_Exercise prompt_:
From the records below, output exactly the lines running from the line containing "Drehung betrachtet wird." through the line containing "Planetenradträger 4 mal, und", and no others.

------------

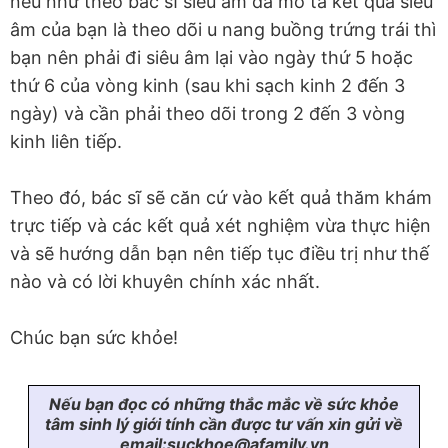
nếu như theo bác sĩ siêu âm đã mô tả kết quả siêu
âm của bạn là theo dõi u nang buồng trứng trái thì
bạn nên phải đi siêu âm lại vào ngày thứ 5 hoặc
thứ 6 của vòng kinh (sau khi sạch kinh 2 đến 3
ngày) và cần phải theo dõi trong 2 đến 3 vòng
kinh liên tiếp.
Theo đó, bác sĩ sẽ căn cứ vào kết quả thăm khám
trực tiếp và các kết quả xét nghiệm vừa thực hiện
và sẽ hướng dẫn bạn nên tiếp tục điều trị như thế
nào và có lời khuyên chính xác nhất.
Chúc bạn sức khỏe!
Nếu bạn đọc có những thắc mắc về sức khỏe
tâm sinh lý giới tính cần được tư vấn xin gửi về
email:suckhoe@afamily.vn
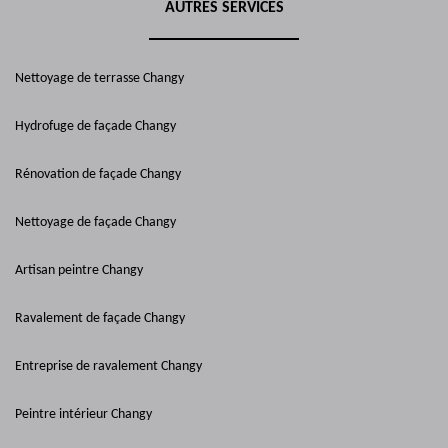
AUTRES SERVICES
Nettoyage de terrasse Changy
Hydrofuge de façade Changy
Rénovation de façade Changy
Nettoyage de façade Changy
Artisan peintre Changy
Ravalement de façade Changy
Entreprise de ravalement Changy
Peintre intérieur Changy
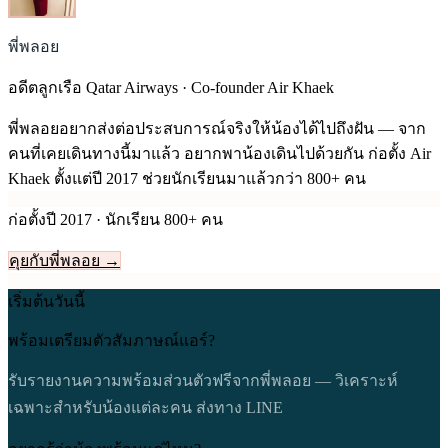
พี่พลอย
อดีตลูกเรือ Qatar Airways · Co-founder Air Khaek
พี่พลอยอยากส่งต่อประสบการณ์จริงให้น้องได้ไปถึงฝัน — จาก
คนที่เคยเดินทางนี้มาแล้ว อยากพาน้องเดินไปด้วยกัน ก่อตั้ง Air
Khaek ตั้งแต่ปี
2017
ช่วยนักเรียนมาแล้วกว่า 800+ คน
ก่อตั้งปี
2017
· นักเรียน 800+ คน
คุยกับพี่พลอย →
เริ่มต้นวันนี้
พร้อมเตรียมตัวสัมภาษณ์แอร์?
รับรายงานความพร้อมส่วนตัวฟรีจากพี่พลอย — วิเคราะห์
เฉพาะสำหรับน้องแต่ละคน ส่งทาง LINE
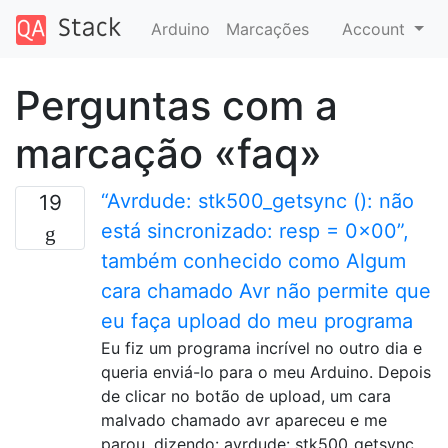
Arduino
Marcações
Account
Perguntas com a
marcação «faq»
“Avrdude: stk500_getsync (): não
19
está sincronizado: resp = 0x00”,
também conhecido como Algum
cara chamado Avr não permite que
eu faça upload do meu programa
Eu fiz um programa incrível no outro dia e
queria enviá-lo para o meu Arduino. Depois
de clicar no botão de upload, um cara
malvado chamado avr apareceu e me
parou, dizendo: avrdude: stk500_getsync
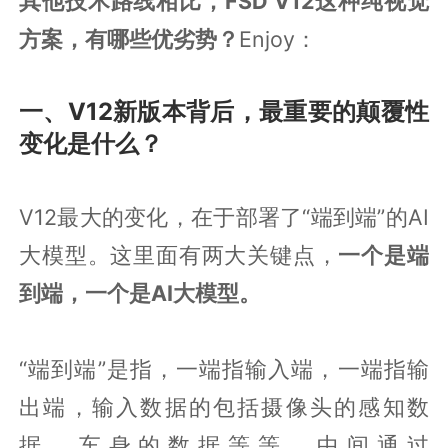
其他技术路线相比，FSD V12这种纯视觉
方案，有哪些优劣势？
Enjoy：
一、V12新版本背后，最重要的颠覆性
变化是什么？
V12最大的变化，在于部署了“端到端”的AI
大模型。这里面有两大关键点，
一个是端
到端，一个是AI大模型。
“端到端”是指，一端指输入端，一端指输
出端，输入数据的包括摄像头的感知数
据、车身的数据等等，中间通过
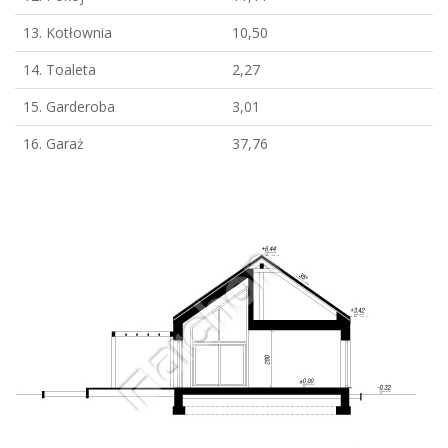
13. Kotłownia
10,50
14. Toaleta
2,27
15. Garderoba
3,01
16. Garaż
37,76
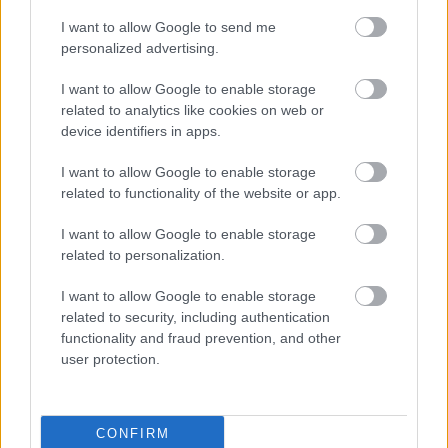
a tartós meleg miatt továbbra is fokozott óvatosságra van
I want to allow Google to send me
szükség.
personalized advertising.
Szólj hozzá!
I want to allow Google to enable storage
related to analytics like cookies on web or
device identifiers in apps.
I want to allow Google to enable storage
related to functionality of the website or app.
I want to allow Google to enable storage
related to personalization.
I want to allow Google to enable storage
related to security, including authentication
functionality and fraud prevention, and other
user protection.
KÉT RÉSZLETBEN ÉRKEZIK A 100 EZER FORINTOS
CONFIRM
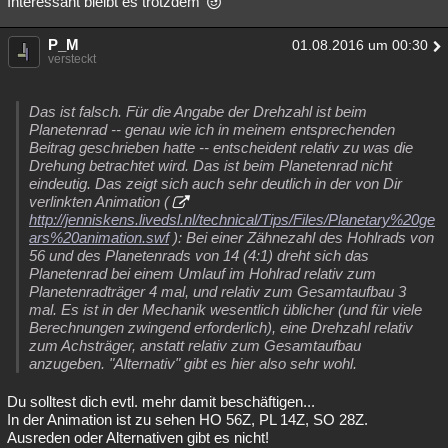
Interessant bleibt es trotzdem
P_M
01.08.2016 um 00:30
versteckt
Das ist falsch. Für die Angabe der Drehzahl ist beim
Planetenrad -- genau wie ich in meinem entsprechenden
Beitrag geschrieben hatte -- entscheident relativ zu was die
Drehung betrachtet wird. Das ist beim Planetenrad nicht
eindeutig. Das zeigt sich auch sehr deutlich in der von Dir
verlinkten Animation (
http://jenniskens.livedsl.nl/technical/Tips/Files/Planetary%20ge
ars%20animation.swf
): Bei einer Zähnezahl des Hohlrads von
56 und des Planetenrads von 14 (4:1) dreht sich das
Planetenrad bei einem Umlauf im Hohlrad relativ zum
Planetenradträger 4 mal, und relativ zum Gesamtaufbau 3
mal. Es ist in der Mechanik wesentlich üblicher (und für viele
Berechnungen zwingend erforderlich), eine Drehzahl relativ
zum Achsträger, anstatt relativ zum Gesamtaufbau
anzugeben. "Alternativ" gibt es hier also sehr wohl.
Du solltest dich evtl. mehr damit beschäftigen...
In der Animation ist zu sehen HO 56Z, PL 14Z, SO 28Z.
Ausreden oder Alternativen gibt es nicht!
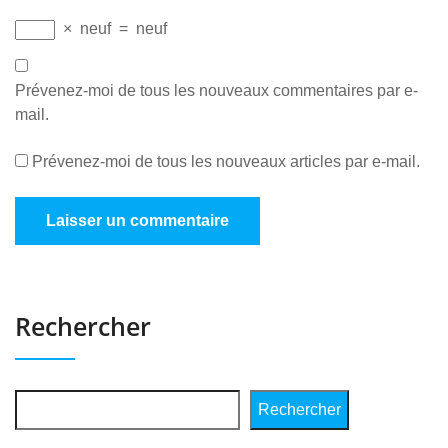
×
neuf
=
neuf
Prévenez-moi de tous les nouveaux commentaires par e-
mail.
Prévenez-moi de tous les nouveaux articles par e-mail.
Rechercher
Rechercher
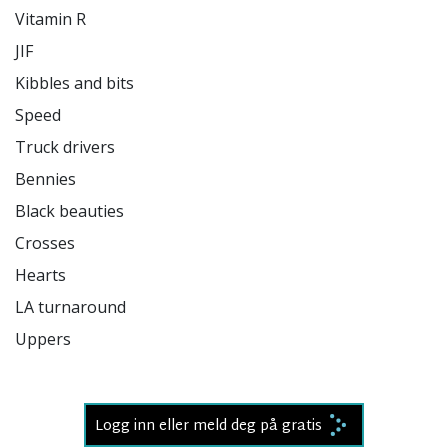
Vitamin R

JIF

Kibbles and bits

Speed

Truck drivers

Bennies

Black beauties

Crosses

Hearts

LA turnaround

Uppers

Logg inn eller meld deg på gratis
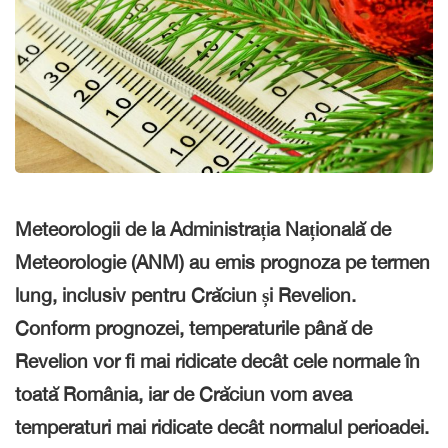
Meteorologii de la Administrația Națională de
Meteorologie (
ANM
) au emis prognoza pe termen
lung, inclusiv pentru
Crăciun
și Revelion.
Conform prognozei, temperaturile până de
Revelion vor fi mai ridicate decât cele normale în
toată România, iar de Crăciun vom avea
temperaturi mai ridicate decât normalul perioadei.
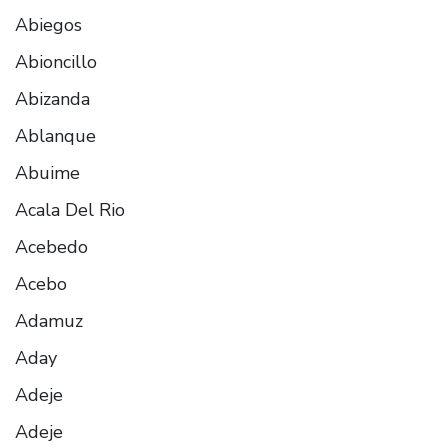
Abiegos
Abioncillo
Abizanda
Ablanque
Abuime
Acala Del Rio
Acebedo
Acebo
Adamuz
Aday
Adeje
Adeje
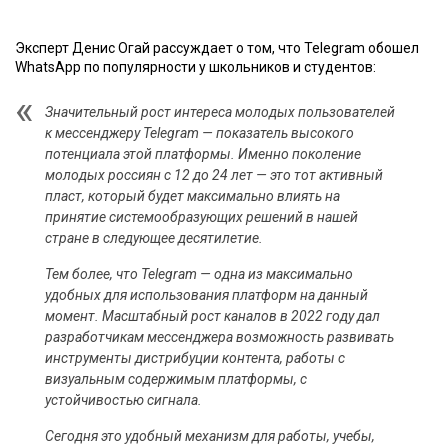
Эксперт Денис Огай рассуждает о том, что Telegram обошел
WhatsApp по популярности у школьников и студентов:
Значительный рост интереса молодых пользователей
к мессенджеру Telegram — показатель высокого
потенциала этой платформы. Именно поколение
молодых россиян с 12 до 24 лет — это тот активный
пласт, который будет максимально влиять на
принятие системообразующих решений в нашей
стране в следующее десятилетие.
Тем более, что Telegram — одна из максимально
удобных для использования платформ на данный
момент. Масштабный рост каналов в 2022 году дал
разработчикам мессенджера возможность развивать
инструменты дистрибуции контента, работы с
визуальным содержимым платформы, с
устойчивостью сигнала.
Сегодня это удобный механизм для работы, учебы,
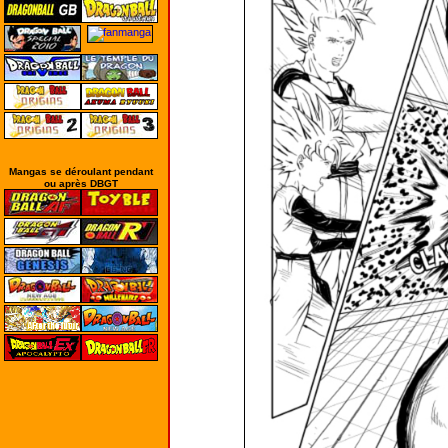
Mangas se déroulant pendant
ou après DBGT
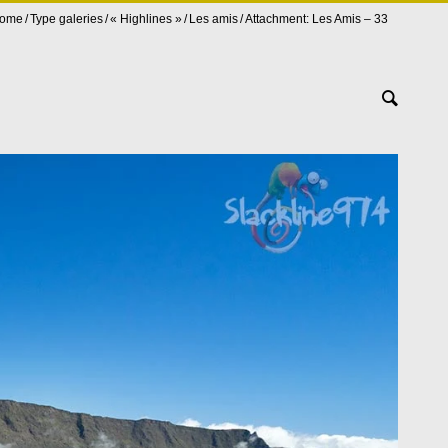
ome
Type galeries
« Highlines »
Les amis
Attachment: Les Amis – 33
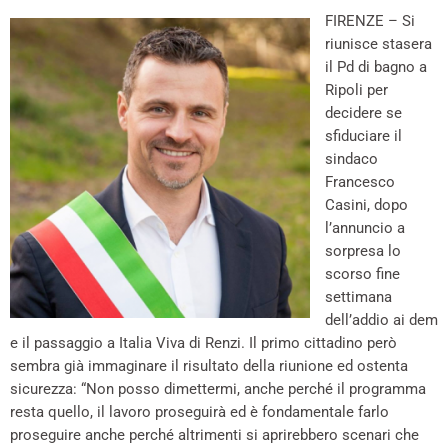
FIRENZE – Si
riunisce stasera
il Pd di bagno a
Ripoli per
decidere se
sfiduciare il
sindaco
Francesco
Casini, dopo
l’annuncio a
sorpresa lo
scorso fine
settimana
dell’addio ai dem
e il passaggio a Italia Viva di Renzi. Il primo cittadino però
sembra già immaginare il risultato della riunione ed ostenta
sicurezza: “Non posso dimettermi, anche perché il programma
resta quello, il lavoro proseguirà ed è fondamentale farlo
proseguire anche perché altrimenti si aprirebbero scenari che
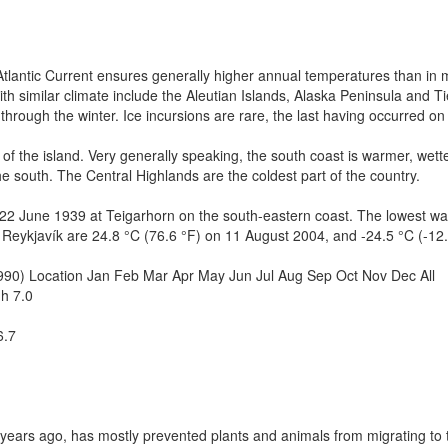
ntic Current ensures generally higher annual temperatures than in most
 similar climate include the Aleutian Islands, Alaska Peninsula and Ti
e through the winter. Ice incursions are rare, the last having occurred on
the island. Very generally speaking, the south coast is warmer, wetter
e south. The Central Highlands are the coldest part of the country.
 June 1939 at Teigarhorn on the south-eastern coast. The lowest was
r Reykjavík are 24.8 °C (76.6 °F) on 11 August 2004, and -24.5 °C (-12
 Location Jan Feb Mar Apr May Jun Jul Aug Sep Oct Nov Dec All
h 7.0
6.7
ars ago, has mostly prevented plants and animals from migrating to t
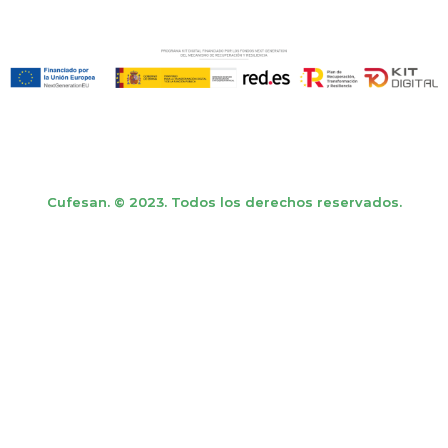
Cufesan. © 2023. Todos los derechos reservados.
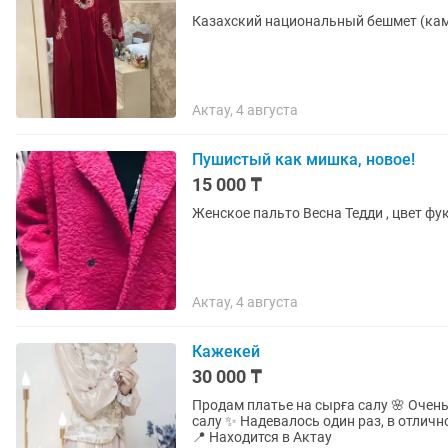
Казахский национальный бешмет (ка
Актау, 4 августа
Пушистый как мишка, новое!
15 000 ₸
Женское пальто Весна Тедди , цвет фу
Актау, 4 августа
Кажекей
30 000 ₸
Продам платье на сырға салу 🌸 Очень
салу ✨ Надевалось один раз, в отличн
📍 Находится в Актау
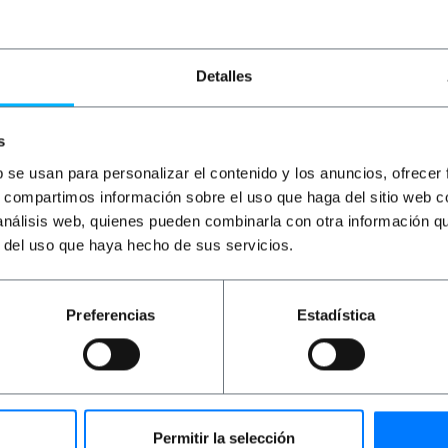
lo.
, jack para IR, jack para alimentación.
limentación de 5 VDC.
Detalles
s
b se usan para personalizar el contenido y los anuncios, ofrecer
s, compartimos información sobre el uso que haga del sitio web 
ofundidad x alto): 19.6 x 9.8 x 3.1 cm
 análisis web, quienes pueden combinarla con otra información q
r del uso que haya hecho de sus servicios.
 x 6.1 cm
Preferencias
Estadística
Permitir la selección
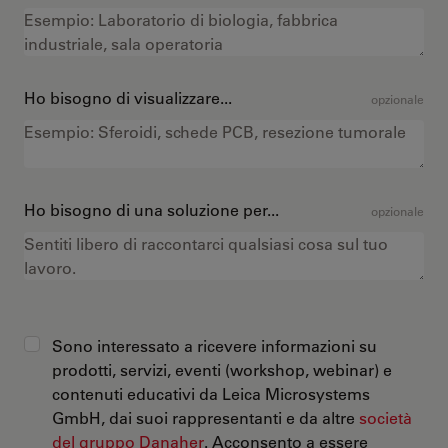
Ho bisogno di visualizzare...
opzionale
Ho bisogno di una soluzione per...
opzionale
Sono interessato a ricevere informazioni su
prodotti, servizi, eventi (workshop, webinar) e
contenuti educativi da Leica Microsystems
GmbH, dai suoi rappresentanti e da altre
società
del gruppo Danaher
. Acconsento a essere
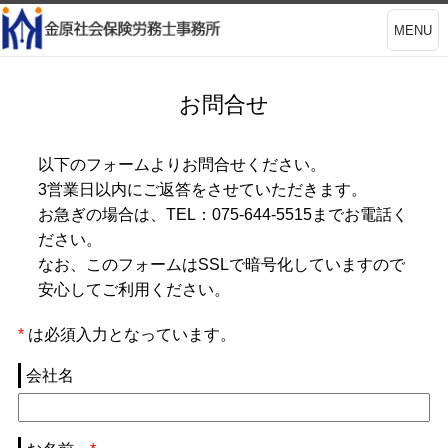
MENU
お問合せ
以下のフォームよりお問合せください。
3営業日以内にご返答をさせていただきます。
お急ぎの場合は、TEL：075-644-5515までお電話く
ださい。
なお、このフォームはSSLで暗号化していますので
安心してご利用ください。
*
は必須入力となっています。
会社名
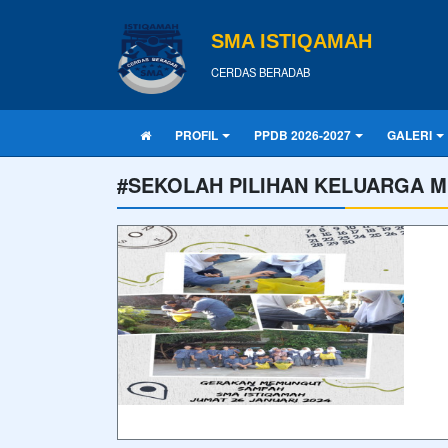
SMA ISTIQAMAH
CERDAS BERADAB
PROFIL
PPDB 2026-2027
GALERI
#SEKOLAH PILIHAN KELUARGA M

------------

_Solved problem_:
Drehung betrachtet wird. Das ist beim Planetenrad nicht
eindeutig. Das zeigt sich auch sehr deutlich in der von Dir
verlinkten Animation (
http://jenniskens.livedsl.nl/technical/Tips/Files/Planetary%20ge
ars%20animation.swf
): Bei einer Zähnezahl des Hohlrads von
56 und des Planetenrads von 14 (4:1) dreht sich das
Planetenrad bei einem Umlauf im Hohlrad relativ zum
Planetenradträger 4 mal, und relativ zum Gesamtaufbau 3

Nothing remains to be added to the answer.